Desde menina eu ouvia meu pai falando
da “crise”. Eu o ouvi dizendo, por quase trinta anos que as coisas iriam
piorar. Aquela certeza que ele demonstrava em palavras, apesar de batalhar de
sol a sol na plantação de milho para garantir a comida e o passe do ônibus que
levava os filhos à escola, me entristecia freqüentemente. Muitas noites, ao
redor do fogão à lenha, eu sonhava com o dia que teríamos uma casa nova, com
banheiro, e um fusquinha, mesmo que fosse amarelo. A casa foi construída,
porém, ele não conseguiu pagar o empréstimo antes de “nos deixar” e o fusquinha
ficou nos planos que o tempo se encarregou de apagar.
No entanto, o negativismo que ele demonstrava em relação à economia e os
incessantes discursos contra políticos e carnavalescos não foram tão marcantes
em minha vida, como o exemplo de homem trabalhador e a convicção dele em
relação à importância de estudar para ser alguém na vida. Se meu pai não
tivesse feito o máximo de esforço para eu retornar aos bancos escolares,
certamente, eu não teria capacidade e oportunidade de contar isso numa página
da internet. Eu sei que ele não deu ouvidos aos vizinhos que diziam que “filha
mulher estudando vira puta e o diploma vem dentro da barriga”. Essa mentalidade
retrógrada é fruto de arrependimento de alguns pais das minhas colegas de
infância, porém, sei que eles foram vítimas de sua própria ignorância. Não
tenho raiva, tenho pena!
Meu pai dizia: “Preencha esse cheque e vá ao banco pagar a conta de luz
e pegue outro talão pra mim”. Preencher o cheque eu adorava, mas entrar no
banco era demais! Eu tinha vergonha, ficava nervosa, a mão suava, mas ordem de
pai não podia ser contestada. Felizmente, porque foi essa obediência que me
ajudou a crescer como pessoa.
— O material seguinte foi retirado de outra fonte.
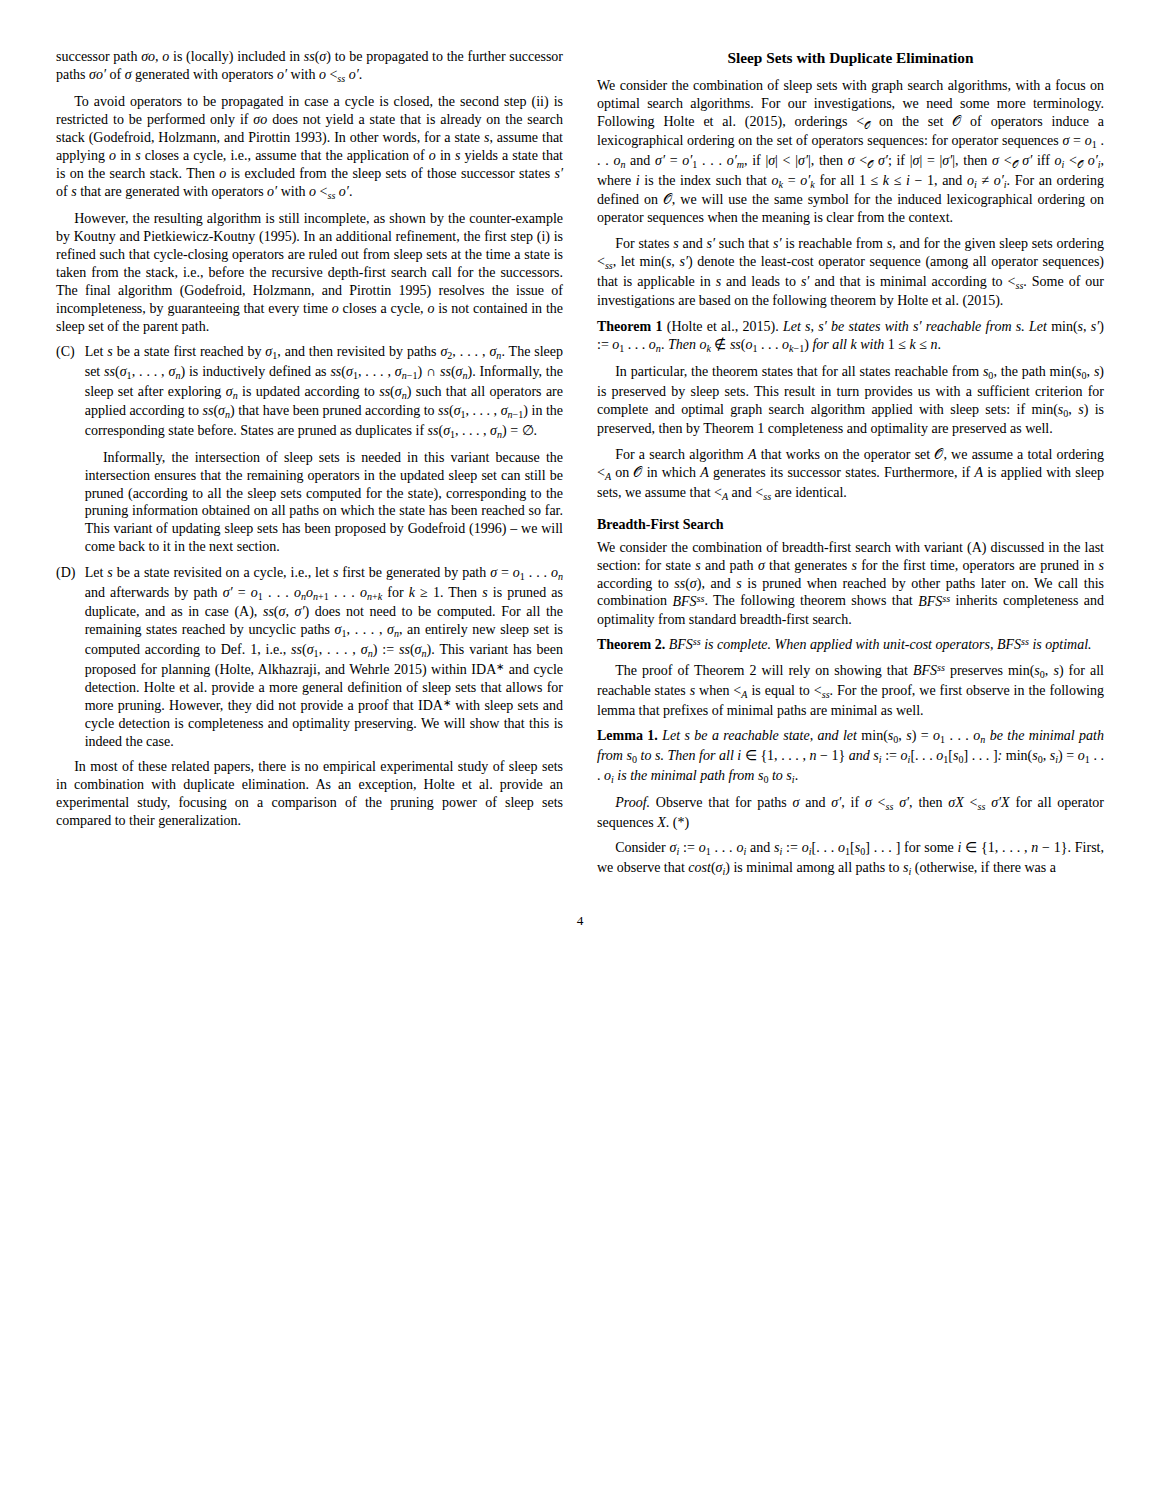successor path σo, o is (locally) included in ss(σ) to be propagated to the further successor paths σo′ of σ generated with operators o′ with o <ss o′.
To avoid operators to be propagated in case a cycle is closed, the second step (ii) is restricted to be performed only if σo does not yield a state that is already on the search stack (Godefroid, Holzmann, and Pirottin 1993). In other words, for a state s, assume that applying o in s closes a cycle, i.e., assume that the application of o in s yields a state that is on the search stack. Then o is excluded from the sleep sets of those successor states s′ of s that are generated with operators o′ with o <ss o′.
However, the resulting algorithm is still incomplete, as shown by the counter-example by Koutny and Pietkiewicz-Koutny (1995). In an additional refinement, the first step (i) is refined such that cycle-closing operators are ruled out from sleep sets at the time a state is taken from the stack, i.e., before the recursive depth-first search call for the successors. The final algorithm (Godefroid, Holzmann, and Pirottin 1995) resolves the issue of incompleteness, by guaranteeing that every time o closes a cycle, o is not contained in the sleep set of the parent path.
(C)
Let s be a state first reached by σ1, and then revisited by paths σ2, . . . , σn. The sleep set ss(σ1, . . . , σn) is inductively defined as ss(σ1, . . . , σn−1) ∩ ss(σn). Informally, the sleep set after exploring σn is updated according to ss(σn) such that all operators are applied according to ss(σn) that have been pruned according to ss(σ1, . . . , σn−1) in the corresponding state before. States are pruned as duplicates if ss(σ1, . . . , σn) = ∅.
Informally, the intersection of sleep sets is needed in this variant because the intersection ensures that the remaining operators in the updated sleep set can still be pruned (according to all the sleep sets computed for the state), corresponding to the pruning information obtained on all paths on which the state has been reached so far. This variant of updating sleep sets has been proposed by Godefroid (1996) – we will come back to it in the next section.
(D)
Let s be a state revisited on a cycle, i.e., let s first be generated by path σ = o1 . . . on and afterwards by path σ′ = o1 . . . onon+1 . . . on+k for k ≥ 1. Then s is pruned as duplicate, and as in case (A), ss(σ, σ′) does not need to be computed. For all the remaining states reached by uncyclic paths σ1, . . . , σn, an entirely new sleep set is computed according to Def. 1, i.e., ss(σ1, . . . , σn) := ss(σn). This variant has been proposed for planning (Holte, Alkhazraji, and Wehrle 2015) within IDA∗ and cycle detection. Holte et al. provide a more general definition of sleep sets that allows for more pruning. However, they did not provide a proof that IDA∗ with sleep sets and cycle detection is completeness and optimality preserving. We will show that this is indeed the case.
In most of these related papers, there is no empirical experimental study of sleep sets in combination with duplicate elimination. As an exception, Holte et al. provide an experimental study, focusing on a comparison of the pruning power of sleep sets compared to their generalization.
Sleep Sets with Duplicate Elimination
We consider the combination of sleep sets with graph search algorithms, with a focus on optimal search algorithms. For our investigations, we need some more terminology. Following Holte et al. (2015), orderings <𝒪 on the set 𝒪 of operators induce a lexicographical ordering on the set of operators sequences: for operator sequences σ = o1 . . . on and σ′ = o′1 . . . o′m, if |σ| < |σ′|, then σ <𝒪 σ′; if |σ| = |σ′|, then σ <𝒪 σ′ iff oi <𝒪 o′i, where i is the index such that ok = o′k for all 1 ≤ k ≤ i − 1, and oi ≠ o′i. For an ordering defined on 𝒪, we will use the same symbol for the induced lexicographical ordering on operator sequences when the meaning is clear from the context.
For states s and s′ such that s′ is reachable from s, and for the given sleep sets ordering <ss, let min(s, s′) denote the least-cost operator sequence (among all operator sequences) that is applicable in s and leads to s′ and that is minimal according to <ss. Some of our investigations are based on the following theorem by Holte et al. (2015).
Theorem 1 (Holte et al., 2015). Let s, s′ be states with s′ reachable from s. Let min(s, s′) := o1 . . . on. Then ok ∉ ss(o1 . . . ok−1) for all k with 1 ≤ k ≤ n.
In particular, the theorem states that for all states reachable from s0, the path min(s0, s) is preserved by sleep sets. This result in turn provides us with a sufficient criterion for complete and optimal graph search algorithm applied with sleep sets: if min(s0, s) is preserved, then by Theorem 1 completeness and optimality are preserved as well.
For a search algorithm A that works on the operator set 𝒪, we assume a total ordering <A on 𝒪 in which A generates its successor states. Furthermore, if A is applied with sleep sets, we assume that <A and <ss are identical.
Breadth-First Search
We consider the combination of breadth-first search with variant (A) discussed in the last section: for state s and path σ that generates s for the first time, operators are pruned in s according to ss(σ), and s is pruned when reached by other paths later on. We call this combination BFSss. The following theorem shows that BFSss inherits completeness and optimality from standard breadth-first search.
Theorem 2. BFSss is complete. When applied with unit-cost operators, BFSss is optimal.
The proof of Theorem 2 will rely on showing that BFSss preserves min(s0, s) for all reachable states s when <A is equal to <ss. For the proof, we first observe in the following lemma that prefixes of minimal paths are minimal as well.
Lemma 1. Let s be a reachable state, and let min(s0, s) = o1 . . . on be the minimal path from s0 to s. Then for all i ∈ {1, . . . , n − 1} and si := oi[. . . o1[s0] . . . ]: min(s0, si) = o1 . . . oi is the minimal path from s0 to si.
Proof. Observe that for paths σ and σ′, if σ <ss σ′, then σX <ss σ′X for all operator sequences X. (*)
Consider σi := o1 . . . oi and si := oi[. . . o1[s0] . . . ] for some i ∈ {1, . . . , n − 1}. First, we observe that cost(σi) is minimal among all paths to si (otherwise, if there was a
4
Algo que hoje, parece burrice, fez chegar o dia
em que eu aprendi a entrar em qualquer lugar sem ter receio ou me sentir
desnorteada. Ele foi sábio por perceber que eu precisava “ter educação e
educação”.
Não pude ter roupas e sapatos bonitos em minha juventude. Diversas vezes
em que eu fui aos cultos, às missas ou às festas da comunidade, usei uma saia
vermelha com bolsos enormes – que eu ganhei de parentes que moravam no Paraná –
e também uma camiseta verde que trazia no peito a seguinte legenda: “Agroceres:
campeão da terra da gente”. Essa
camiseta era especial porque eu a ganhei como prêmio de um concurso de redação,
quando estudava na quarta série, realizado pela cooperativa da qual meu pai era
associado . Lembro-me que o tema era “uma história fantástica sobre um pé de
milho” e eu imaginava que sementes foram levadas ao planeta Marte de onde
posteriormente chegavam toneladas para alimentar a humanidade.
Trabalhei durante muito tempo para pagar a faculdade, cursos e conhecer
alguns lugares do Brasil. Demorei para comprar um carro usado e financiar um
apartamento. Apesar de valorizar esses bens, penso que minhas conquistas
pessoais valem mais que essas propriedades. Não sei se posso ter orgulho disso,
mas meu pai pode ficar tranqüilo, porque segui suas orientações. Afinal de
contas, ele me ajudou a ser melhor e a ter força diante dos obstáculos que só
com uma boa educação se é capaz de enfrentar. Eu só lamento que ele não esteja
perto de mim para acompanhar minha caminhada nessa vida tão inexplicável.